18. It is next urged that the 1st defendant has not made out a prima facie case and that on that ground his application fails. The question is, what is meant by a prima facie case? In Carshore v. N. E. Railway Co. (1885) 29 Ch. Div. 344 Cotton, L. J., observes:

If it could be shown that their claim, if substantiated, was not one for indemnity, but for something else, it would have been different; ' but this is a claim for indemnity within the meaning of the rule.

19. Fry, L. J., makes an observation to the same effect. The question to be asked is, on the facts alleged, does a right to indemnity exist? If this right is made out, the applicant has a prima facie claim and the Court will not enquire closely into the' merits of that claim.
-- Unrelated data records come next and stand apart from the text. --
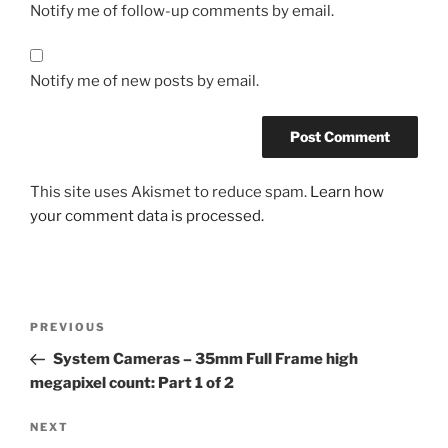
Notify me of follow-up comments by email.
Notify me of new posts by email.
This site uses Akismet to reduce spam.
Learn how
your comment data is processed.
Post
Previous
PREVIOUS
navigation
Post
System Cameras – 35mm Full Frame high
megapixel count: Part 1 of 2
Next
NEXT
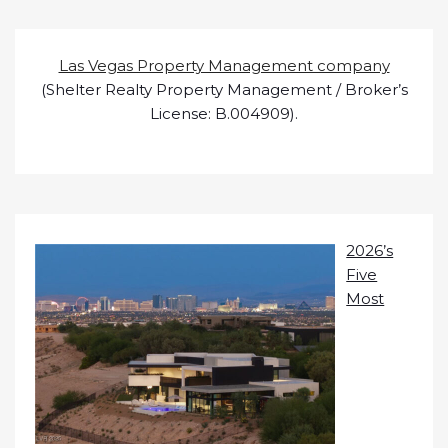
Las Vegas Property Management company
(Shelter Realty Property Management / Broker’s
License: B.004909).
2026’s
Five
Most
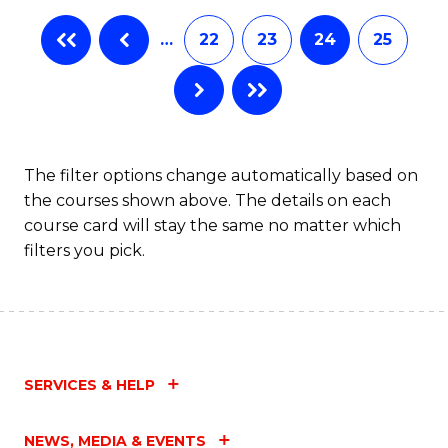
…
22
23
24
25
The filter options change automatically based on
the courses shown above. The details on each
course card will stay the same no matter which
filters you pick.
SERVICES & HELP
NEWS, MEDIA & EVENTS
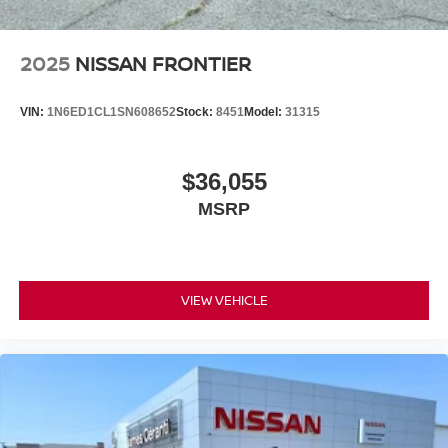
2025
NISSAN FRONTIER
VIN:
1N6ED1CL1SN608652
Stock:
8451
Model:
31315
$36,055
MSRP
VIEW VEHICLE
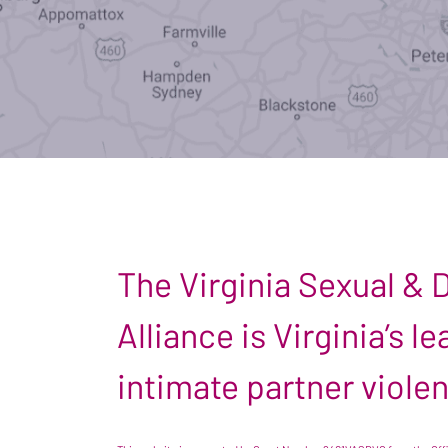
The Virginia Sexual &
Alliance is Virginia’s 
intimate partner viole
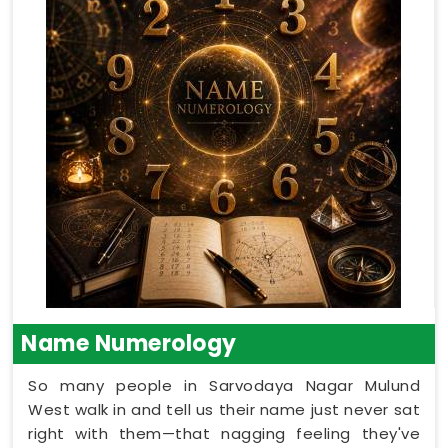
Name Numerology
So many people in Sarvodaya Nagar Mulund
West walk in and tell us their name just never sat
right with them—that nagging feeling they've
Bacon, V. C, thus puts it tersely in the following passage:

There is no doubt that the defendants were clearly right in talking out this summons; and to go into the nature of the indemnity would be a most idle and absurd thing for me to do. The rule is sufficient; the rule is plain; it is a case where an indemnity has been given. [Edison and Swan United Electric Light Co. v. Holland (1886) 33 Ch. Div. 497.]

20. The Court might come to a different conclusion if the claim is entirely frivolous. Carshore v. N. E. Railway Co. (1885) 29 Ch. Div. 344.

21. In the result I am of the opinion that no valid ground has been shown for my refusing to give directions.

22. There remains one further question to be dealt with. For the 2nd defendant it is urged that there have been some irregularities in the procedure adopted and that therefore the application should be dismissed. [ think this argument is scarcely tenable. When indemnity is claimed against a defendant who is already a party to the suit, I have pointed out that no leave of the Court is necessary to serve the notice. In this case, on the 19th of April, the 1st defendant gave notice to the 2nd defendant in Court that he intended to apply under the rules relating to the third party procedure. As a matter of fact, such an application was then and there made in Court and in the presence of the 2nd defendant, but the bar not having become familiar with these rules a written notice was not then served on him although this defect was later remedied. Is the absence of the written notice fatal to the application? I hold, in the circumstances, that it is not.

23. If the defendant desires the third party proceedings to continue, he must take out a summons for directions as to the further proceedings. On the hearing of this summons, the third party or the defendant already on the record as the case may be, may object that the case is not one in which the third party procedure is applicable. The second irregularity complained of occurred in the taking out of the summons for directions. On the day the case was taken up for hearing the 2nd defendant's objections, there was not before me a formal summons for directions. But it is obvious that every one came to the Court for arguing this very question, for, according to the order of the 19th July, that was the question that was to be argued and decided. The 2nd defendant was not prejudiced for he not only knew that this question was reserved by that order, but he actually came to Court to argue that very question. To cure the defect, a formal Judge's summons has since been filed and, in the circumstances, I must disallow the objection.